The path you will find using one signpost has two optimal segments (or one in the cases above, but as noted it’s pointless to try to improve on that). One endpoint of the first is the origin, and one endpoint of the second is the destination. If one of the optimal segments of a path from a different signpost crosses one of these segments but shares its endpoint with the other, then the new segment from the crossing point to the shared endpoint is guaranteed to be no longer than the original path from the crossing point to the shared endpoint, and may be shorter. If you started with the signpost that gave you the shortest path available via a single signpost, this is in fact the only possible crossing scenario that will shorten your path. Therefore the new path will also be a path composed of two optimal segments, which will be in turn subject to the same property.

There is a strategy for placing signposts to guarantee optimal pathfinding. Such complete coverage may be used to establish an upperbound on the number of signposts you need for a given map. A single signpost can be used to instantly find optimal paths within a ‘spanning tree’ map – that is, a map in which there is only one path between any two points. Whenever you modify a spanning tree map by adding a connection, you create a loop; for each such new connection, you will need to add a signpost whose point any path through that new connection must cross. This guarantees that any optimal path within that map, either must pass through one of the signposts (and can therefore be discovered by using that signpost) or occurs in a segment of the map which has the spanning tree property (and can therefore be discovered using either signpost). Every map may be characterized as a spanning tree with additional connections.

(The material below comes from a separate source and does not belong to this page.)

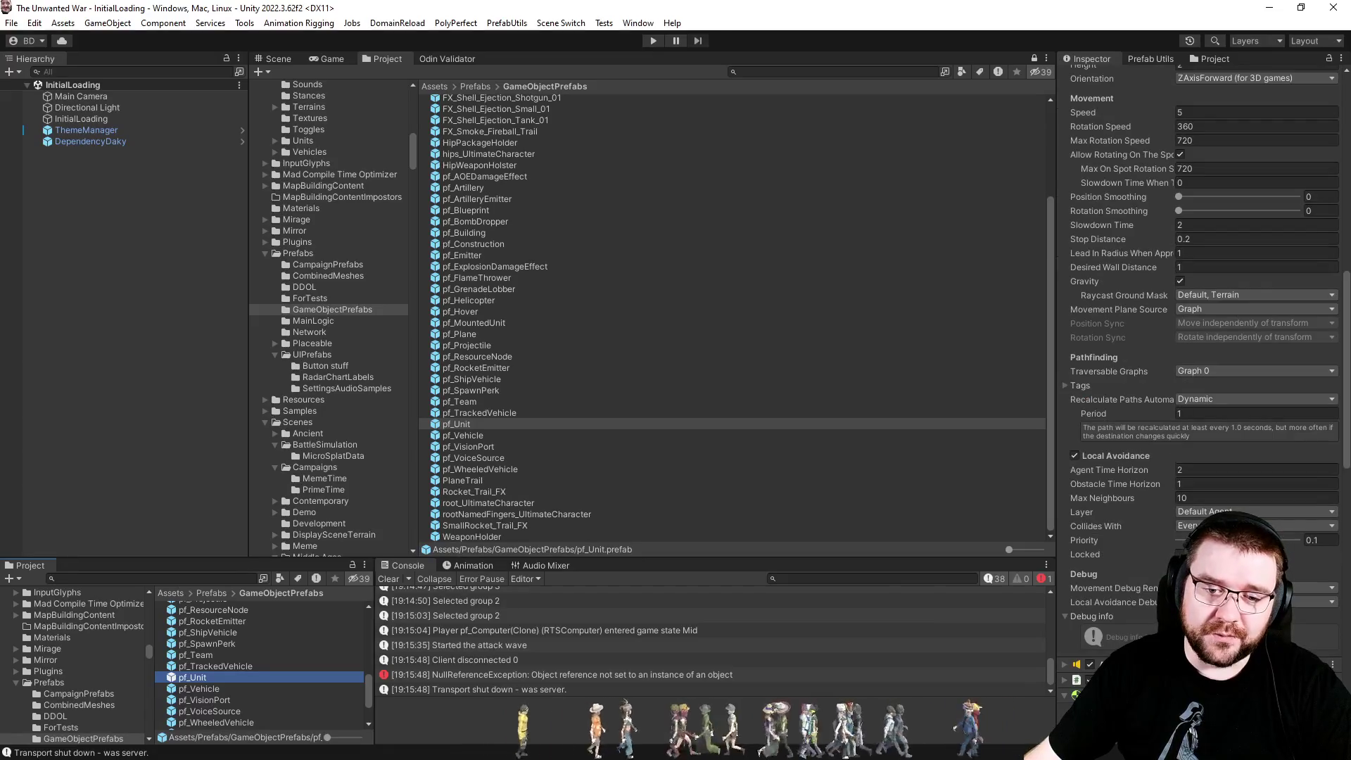
scroll(1154, 545, "down", 5)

Some properties of signposts are surprising. It matters where your signposts are placed, because you want to use them to give you choices between possible paths. But if you aren’t using so many that you can guarantee optimal paths, it doesn’t matter nearly as much as you might suppose that each signpost should be placed optimally, because usually segments that go from a suboptimally-placed signpost to the nearest major hallway will get chopped off anyway. The spanning tree property above means that if the origin and destination are within a so-called ‘perfect maze’ an optimal path can always be efficiently found using a single signpost. Finally, provably optimal paths are more frequently found using signposts that are far from both origin and destination than using signposts that are closer to both, provided either that the origin is between the signpost and destination, or the destination is between the signpost and the origin.

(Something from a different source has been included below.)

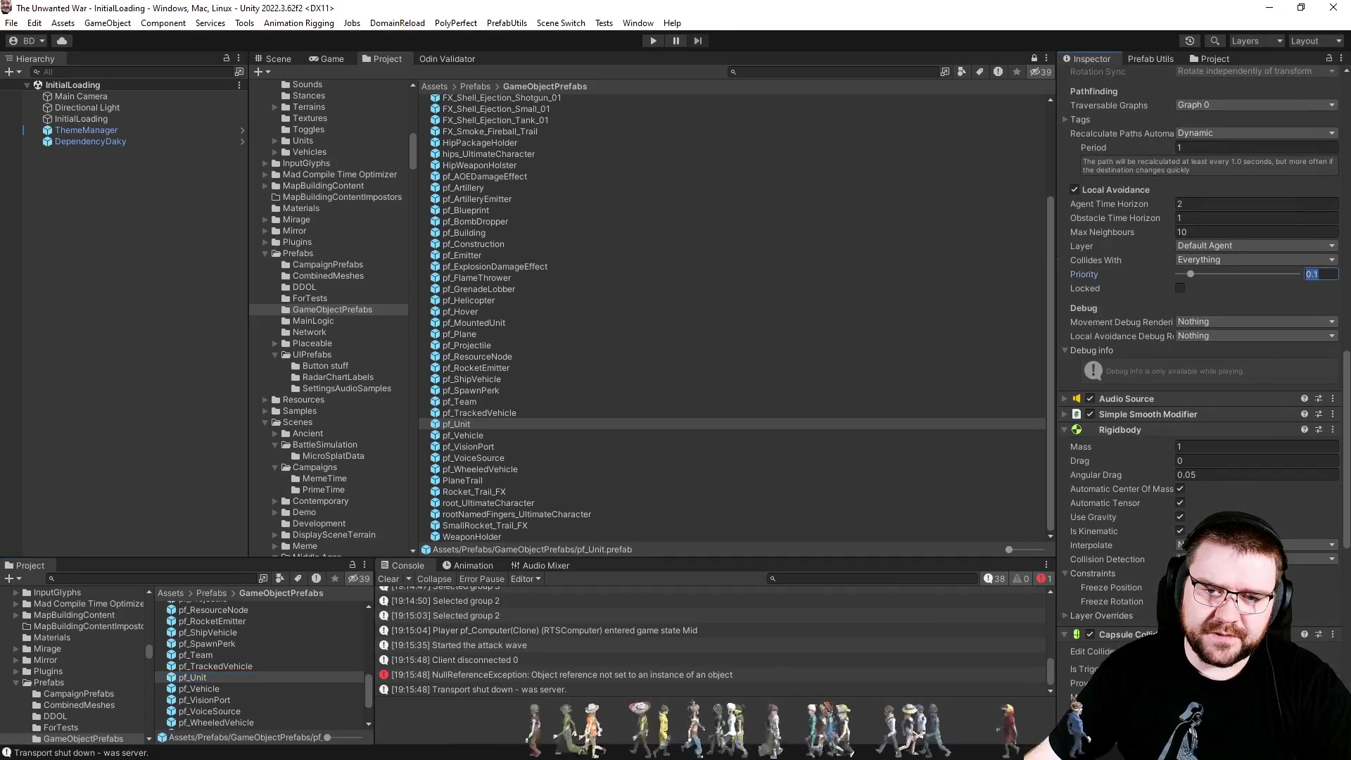
type("03")
key("BackSpace")
type("25")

If your maps are large, you may want to use more signposts, each of which contains only local information about overlapping areas. Pathfinding then would need to stitch together several segments; origin to some intermediate signpost to some other intermediate signpost to destination. But for most maps that are relevant to roguelike games, four signposts would be plenty. Even for games with very large levels it’s hard to imagine needing more than a dozen.

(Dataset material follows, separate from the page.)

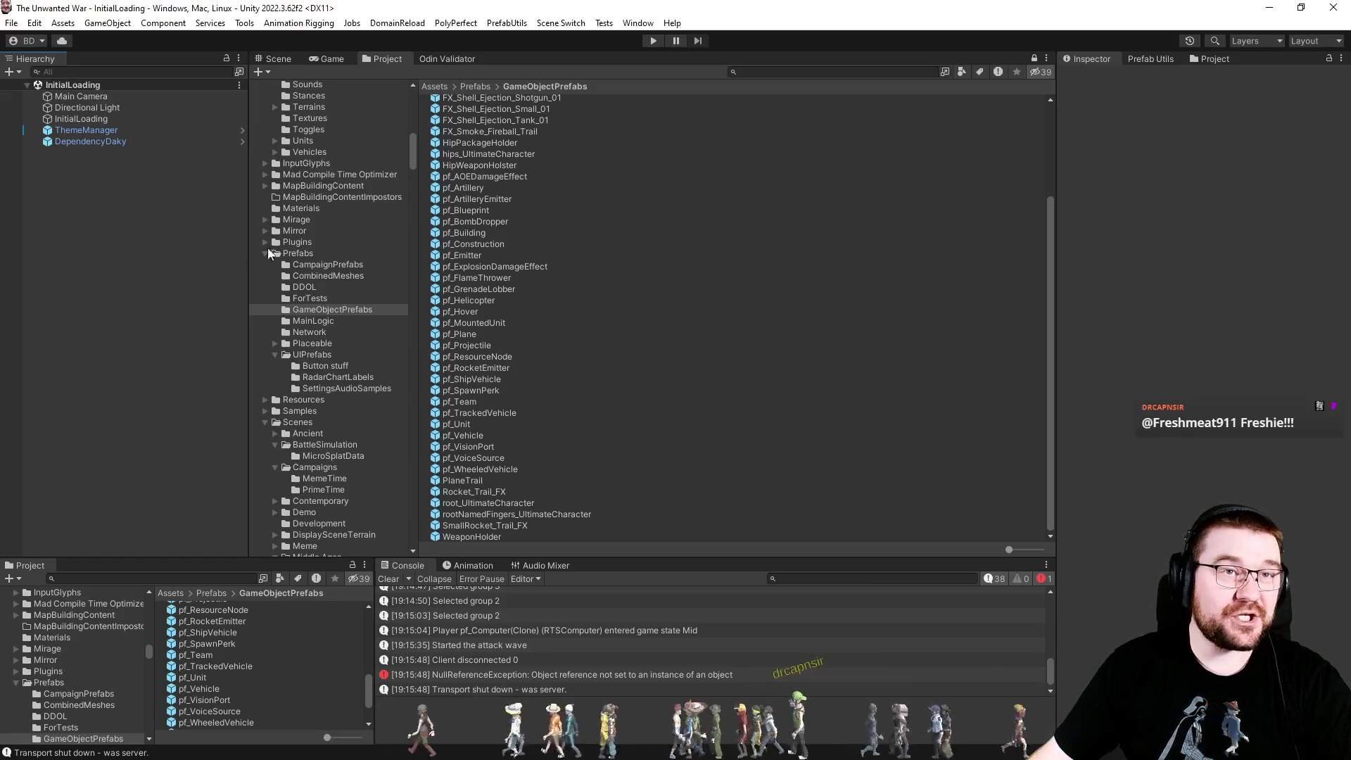
Enter play mode again to reach the Infernolsland skirmish setup screen.
left_click(650, 42)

Anyway, if you use signposts, do experiment with them. If you have signposts which are well-placed relative to origin and destination, it’s rarely worth trying more than three times to improve a signpost-generated path. But always experiment and benchmark, because what constitutes ‘good placement’ for signposts is in some ways counterintuitive, and unless you can actually see test results you may not be able to easily predict the effect, both on path quality and compute time required to find it, of seemingly small changes or of maps having different character.